Mercedes-Benz
EQE SUV 350
Wasser
In der Tiefgarage eines Wohnkomplexes Cheongna-dong in der Stadt Incheon in Südkorea brach ein Großbrand aus, der von einem Elektrofahrzeug verursacht wurde und erhebliche Schäden verursachte. Eine Sicherheitskamera auf dem Parkplatz filmte den Beginn des Vorfalls.[2] Aus dem Unterboden eines vollelektrischen Mercedes-Benz EQE SUV begann dichter Rauch aufzuwinden und nur Sekunden später wurde das Auto von Flammen verschlungen. Das Feuer griff auch auf andere Fahrzeuge über und löste einen großen Löscheinsatz aus. Das Fahrzeug war zum Zeitpunkt des Vorfalls nicht am Laden.
177 Feuerwehrleute mit 80 Einsatzfahrzeugen rückten an den Ort des Geschehens. Der gesamte Komplex, der durch die Garage miteinander verbunden war, musste evakuiert werden, da sich giftige Gase vom brennenden Auto in die Wohneinheiten ausbreiteten. 23 Personen wurden aufgrund von Rauchvergiftung ins Krankenhaus eingeliefert. Es dauerte den Feuerwehrleuten fünf Stunden und 39 Minuten, um das Feuer unter Kontrolle zu bringen, und insgesamt acht Stunden und 20 Minuten, bis es vollständig gelöscht war. Dies lag teilweise daran, dass sie mit der Löschtechnik nicht an die Brandstelle gelangen konnten.
Die Garage war mit einer stabilen Brandschutzanlage (sprinkler) ausgestattet, die zum Zeitpunkt des Vorfalls aus bisher unbekannten Gründen nicht funktionierte[6]. Bei der letzten Überprüfung im Juni wurde festgestellt, dass einige Ventile nicht ordnungsgemäß funktionierten.
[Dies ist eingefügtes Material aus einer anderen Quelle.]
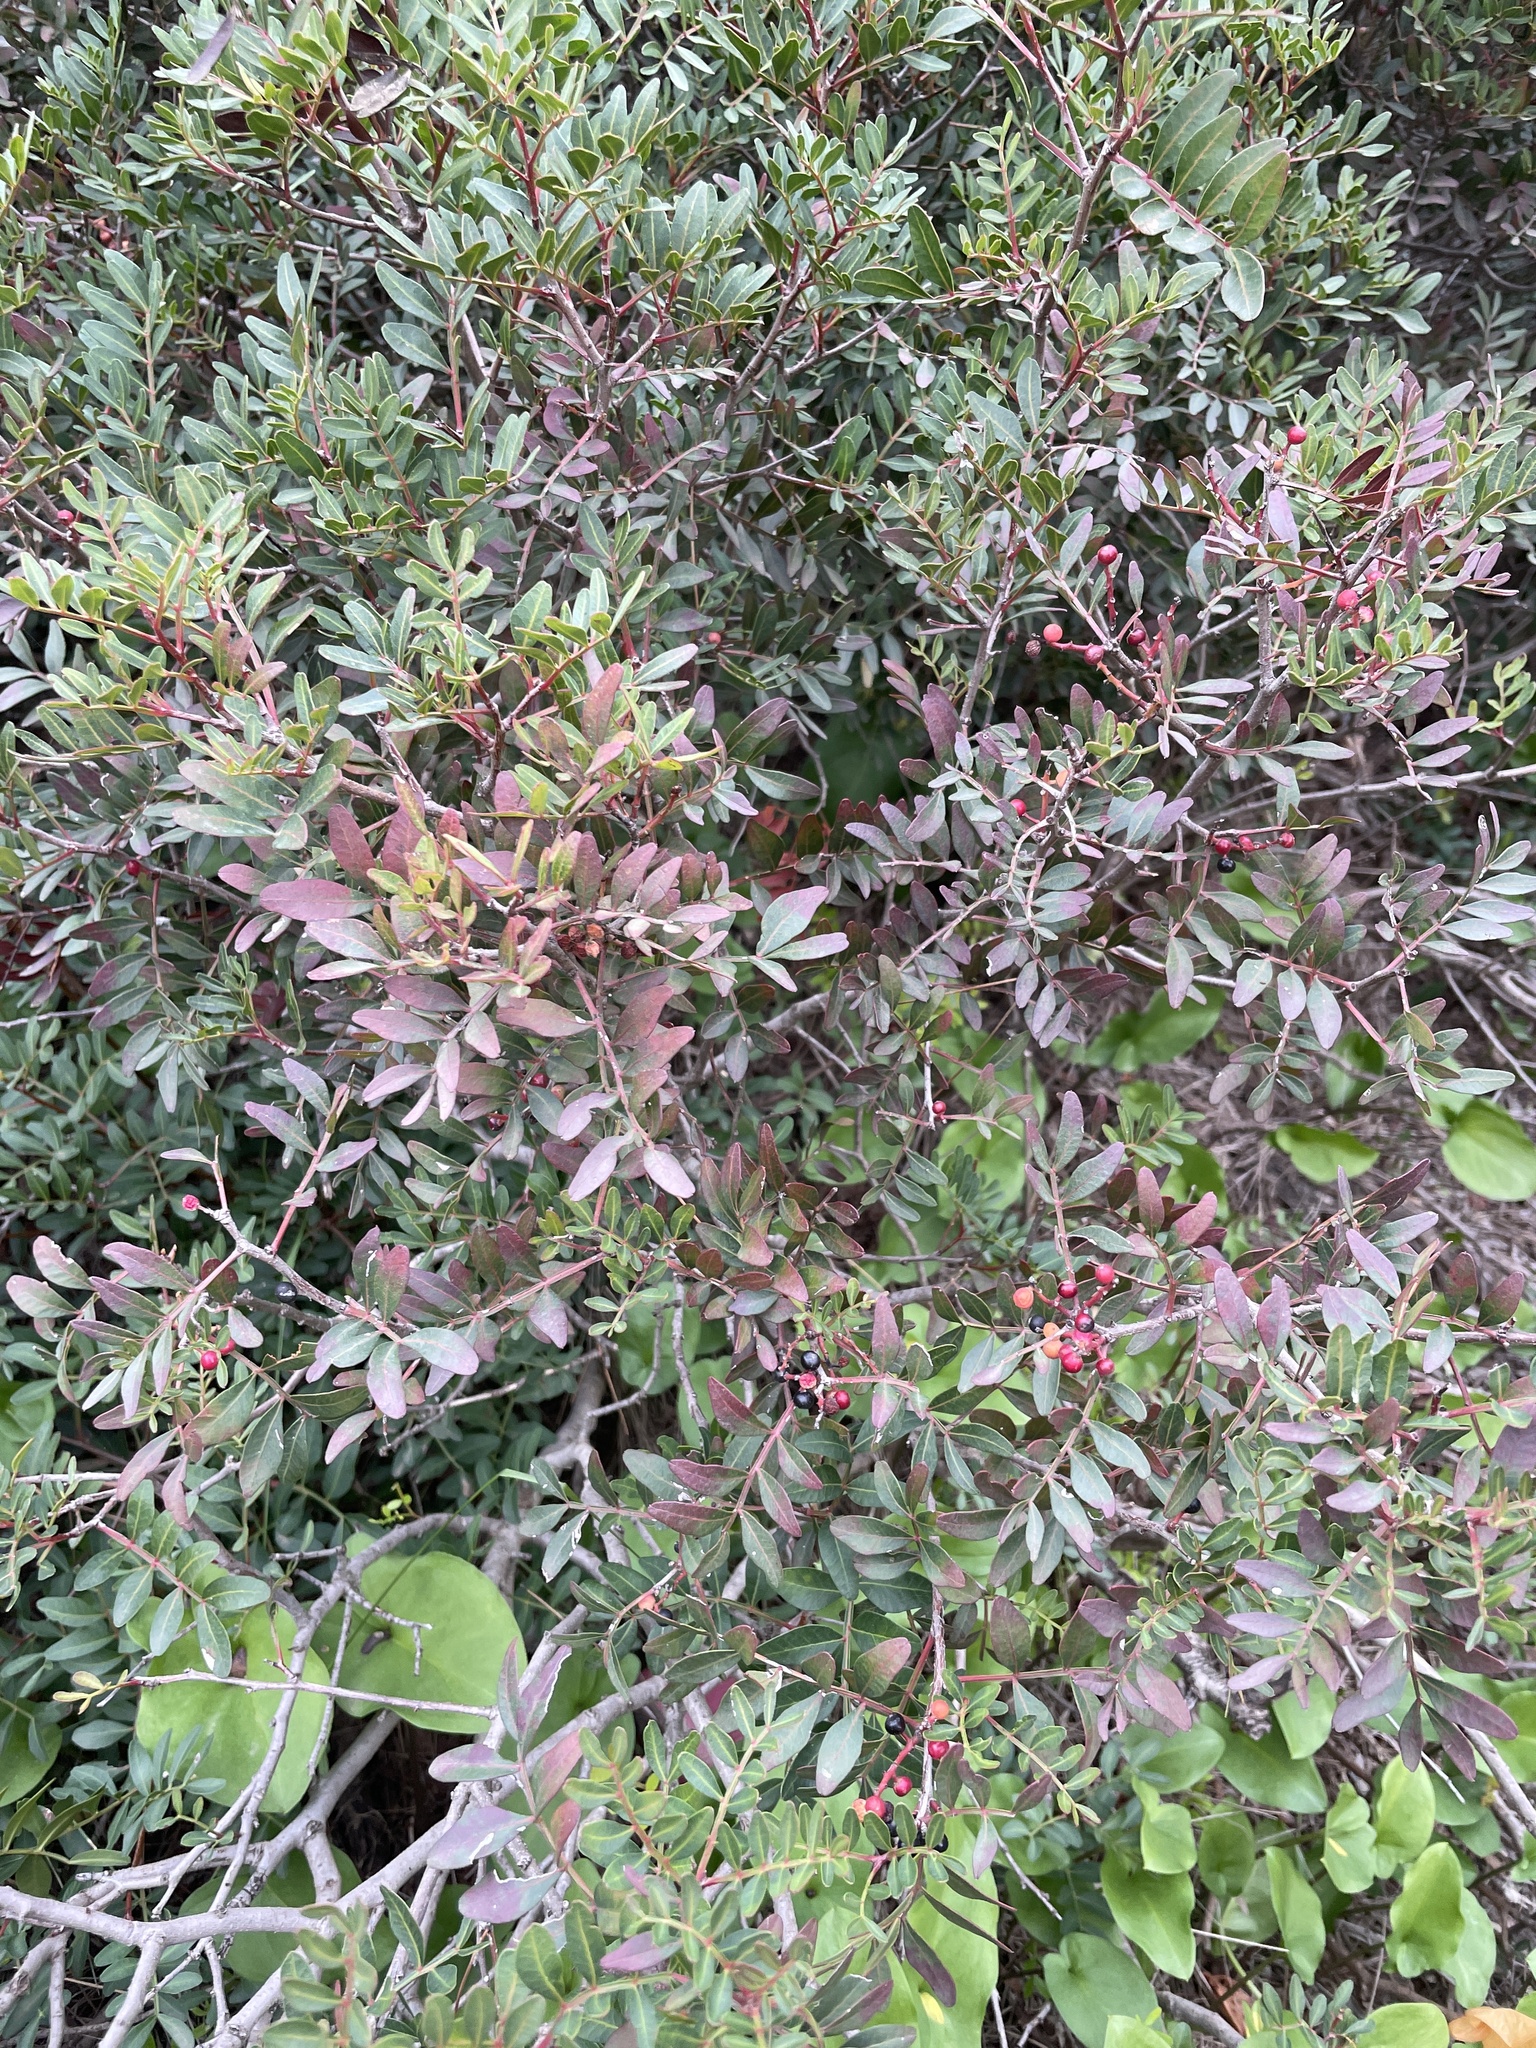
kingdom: Plantae
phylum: Tracheophyta
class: Magnoliopsida
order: Sapindales
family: Anacardiaceae
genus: Pistacia
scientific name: Pistacia lentiscus
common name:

Das Feuer beschädigte insgesamt 140 Fahrzeuge, von denen 40 vollständig ausbrannten. 480 Haushalte in fünf Gebäuden waren mehrere Tage ohne Strom. Auch Wasser- und Abwasserleitungen wurden beschädigt, was zu einer Unterbrechung der Wasser- und Abwasserversorgung führte.
Später stellte sich heraus, dass die Brandschutzanlage vom Gebäudemanagement um 06:09 Uhr zum Zeitpunkt des Brandausbruchs abgeschaltet wurde, das aufgrund früherer negativer Erfahrungen davon ausging, dass es sich um einen Fehlalarm handelte. Fünf Minuten später - um 06:14 Uhr - wurde versucht, die Brandschutzanlage zu aktivieren, was aufgrund der durch das Feuer verursachten Schäden fehlschlug[5].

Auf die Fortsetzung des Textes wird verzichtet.